Monday, May 27, 2013

I Am Also My Uncle's Uncle and My Aunt's Aunt

A couple of weeks ago, my uncle visited. When I saw him, I said Salaam Amoo! He replied Salaam Amoo! This weekend, I spoke to my dad. Hi Baba! To which he replied Salaam Baba jaan! Later, I called my aunt in Iran to see how she was doing. Saalam khaleh jaan!, I said. Salaam khaleh jaan! was her answer. 

What was going on here? Being a language student and teacher has made me extra sensitive to the subtleties of language.  They were my uncle, dad and aunt, yet they we calling me uncle, dad and aunt.  And so it suddenly hit me. This is what Iranians do. Sure, amoo is your paternal uncle, daei is your maternal uncle, ammeh is your paternal aunt and khaleh is your maternal aunt. But they also call you these names.

Often times, when my dad wants to get my attention or ask me something, instead of saying my name, he says baba: Baba? Can you come here for a second? Similarly, at my aunt's house, she'll call me khaleh instead of Pontia: Khaleh jan, would you like some tea? When I spoke to her on the phone this weekend, she said When are you coming to Iran again, khaleh jaan? We miss you!

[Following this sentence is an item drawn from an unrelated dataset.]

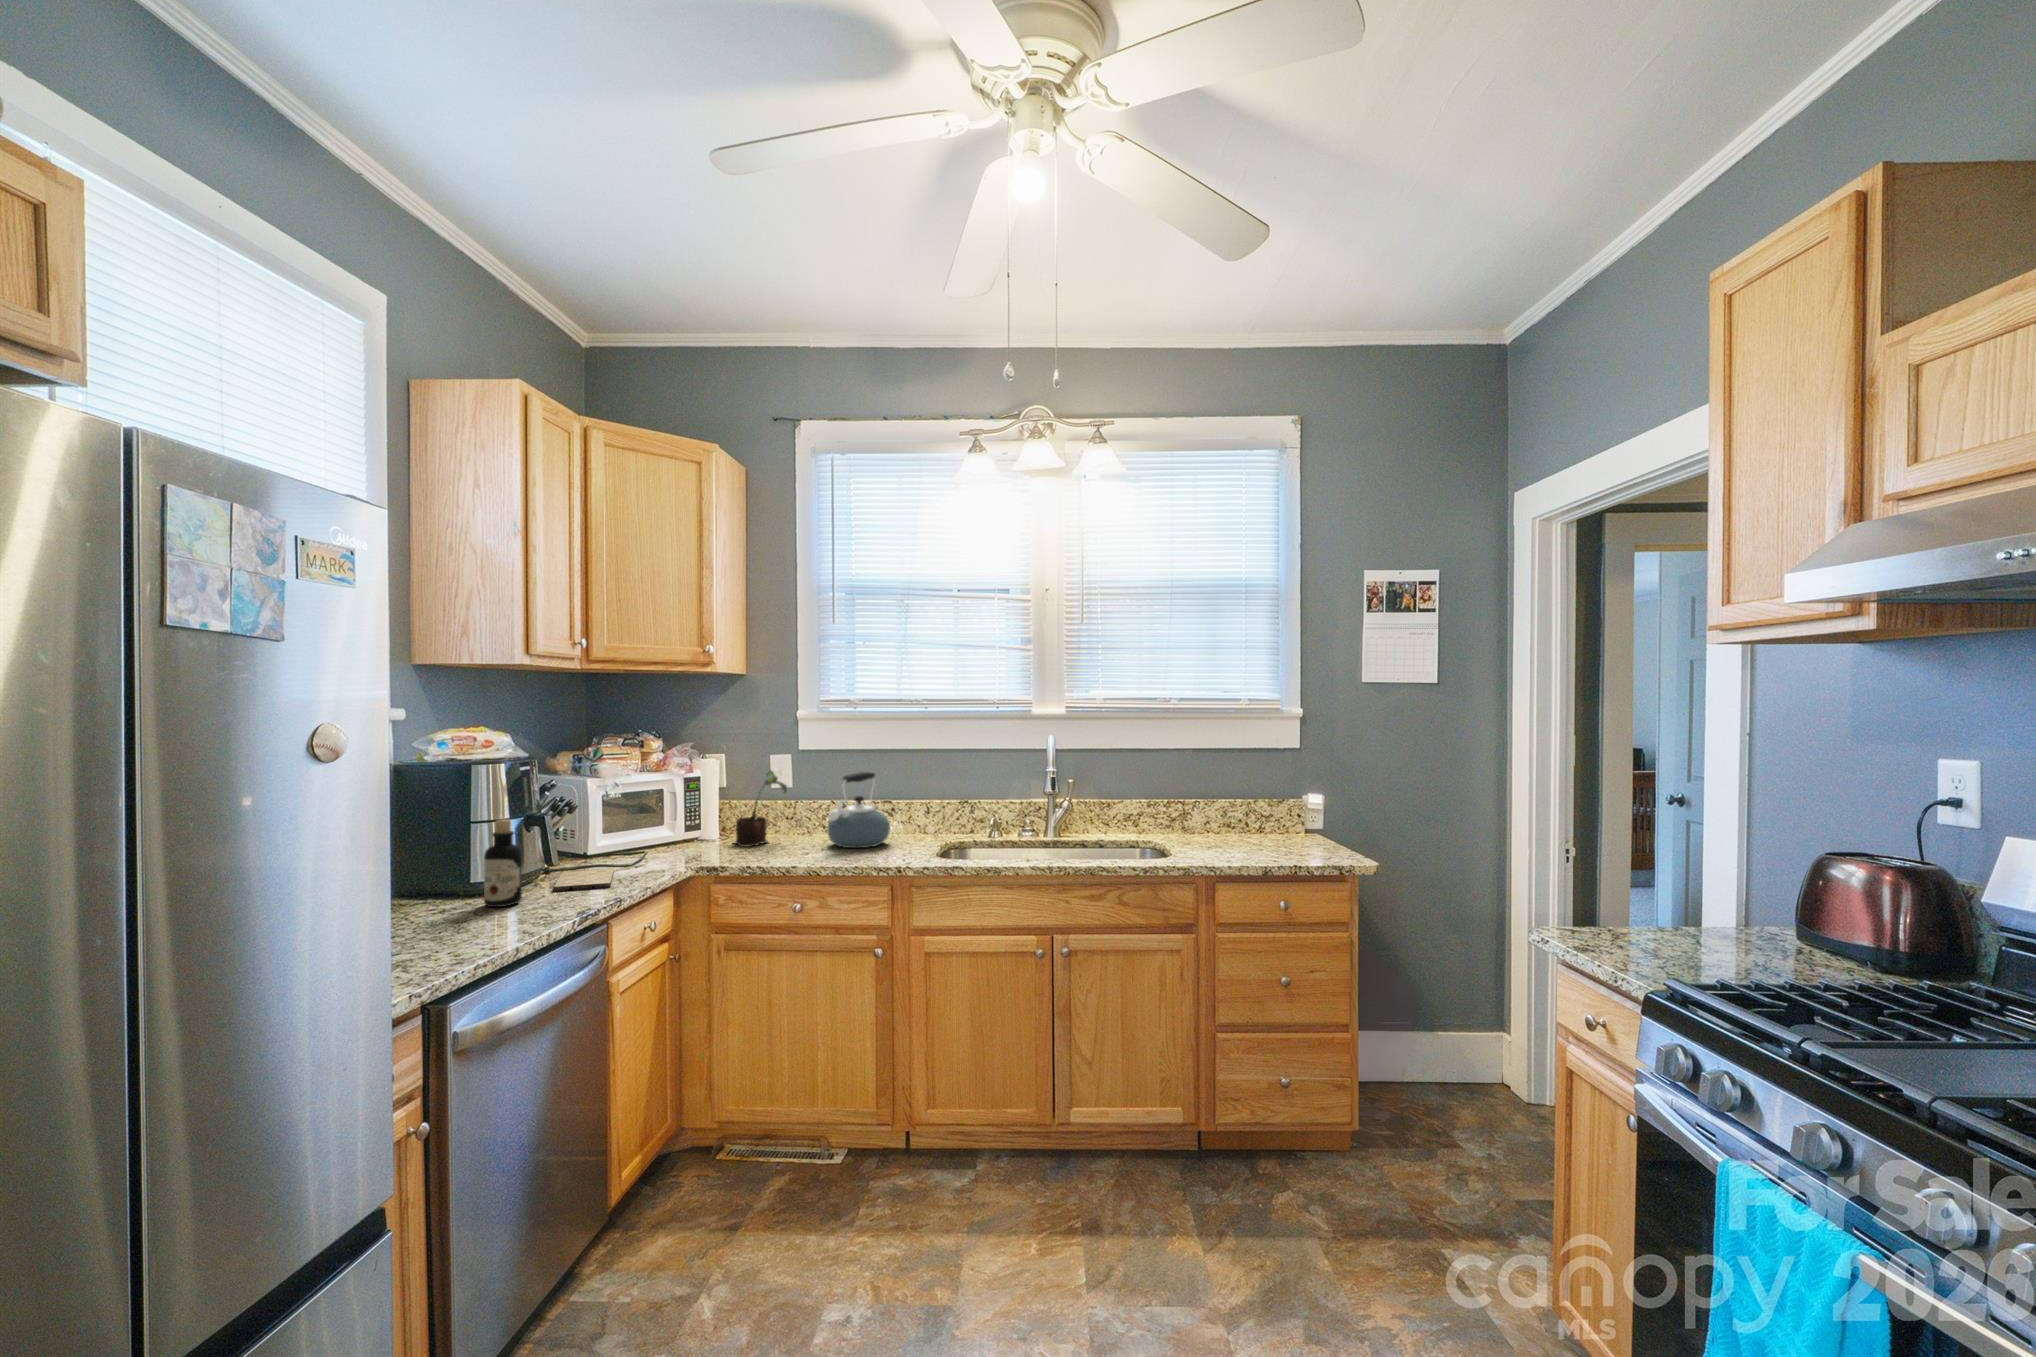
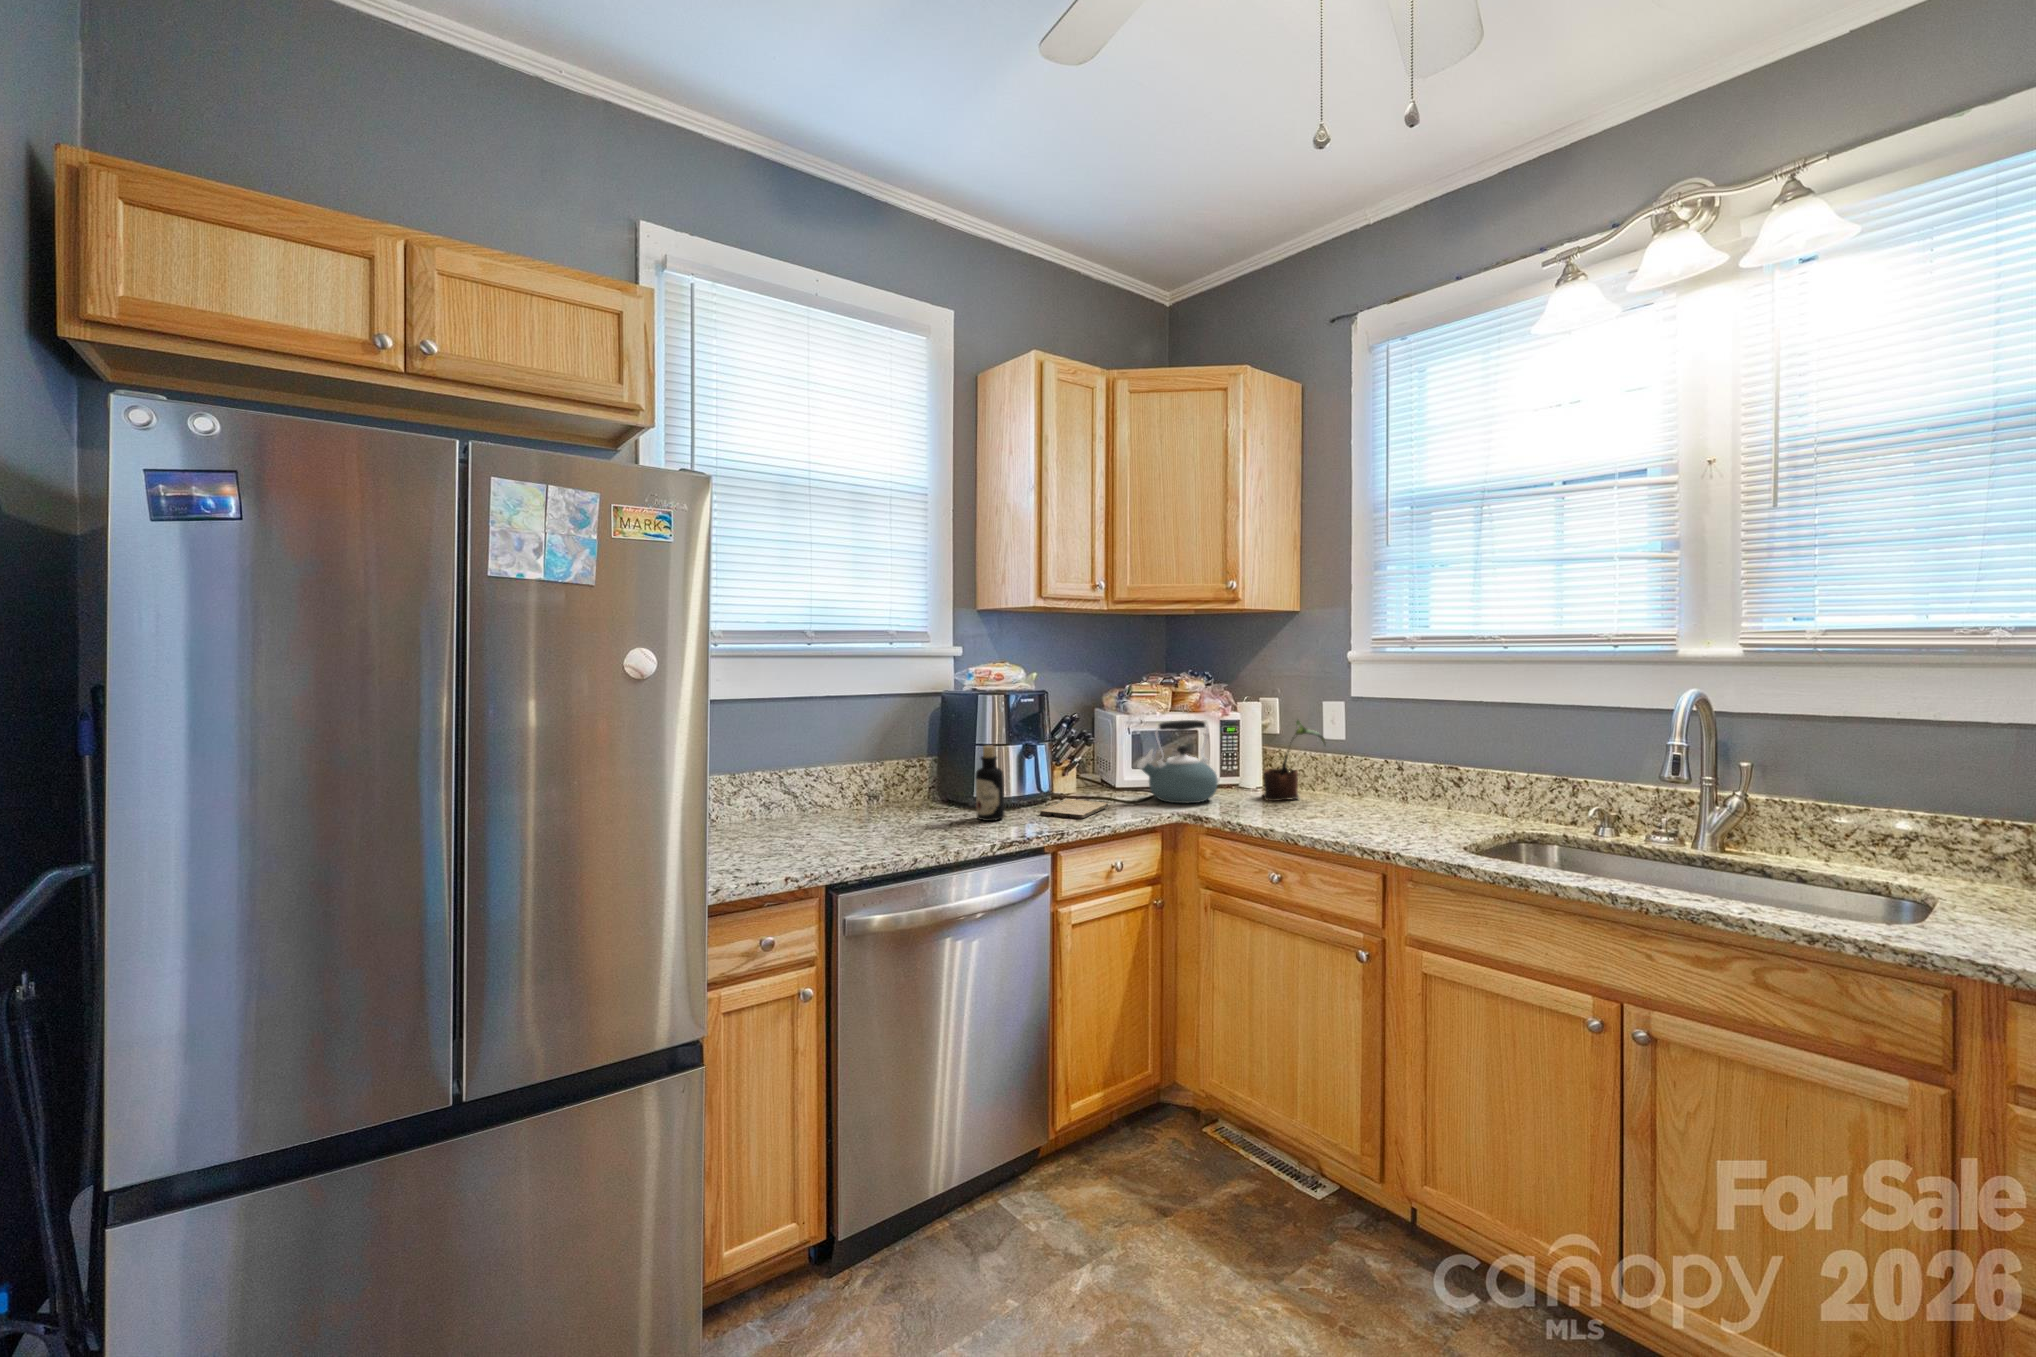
kettle: present [828,772,890,848] -> present [1137,720,1218,803]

This also happens with my mom, maman, though in a somewhat different manner. When my mom calls me maman is usually because she is trying to drive a point home: If you don't like it, don't do it anymore maman jaan! or I know you are busy at work, but you need to eat right maman jaanI take this as a sense of endearment. Somehow it would sound a lot harsher were she to call me by my name. But calling me maman somehow makes our relationship even closer. It sounds as if my pain is her pain. It's not that I'm never called Pontia, but perhaps this sense of closeness is the concept behind this kind of name calling. Or maybe it has to do with politeness and respect. That's why jaan is often added after names. Or maybe the answer is a lot simpler- that's just Iranian culture.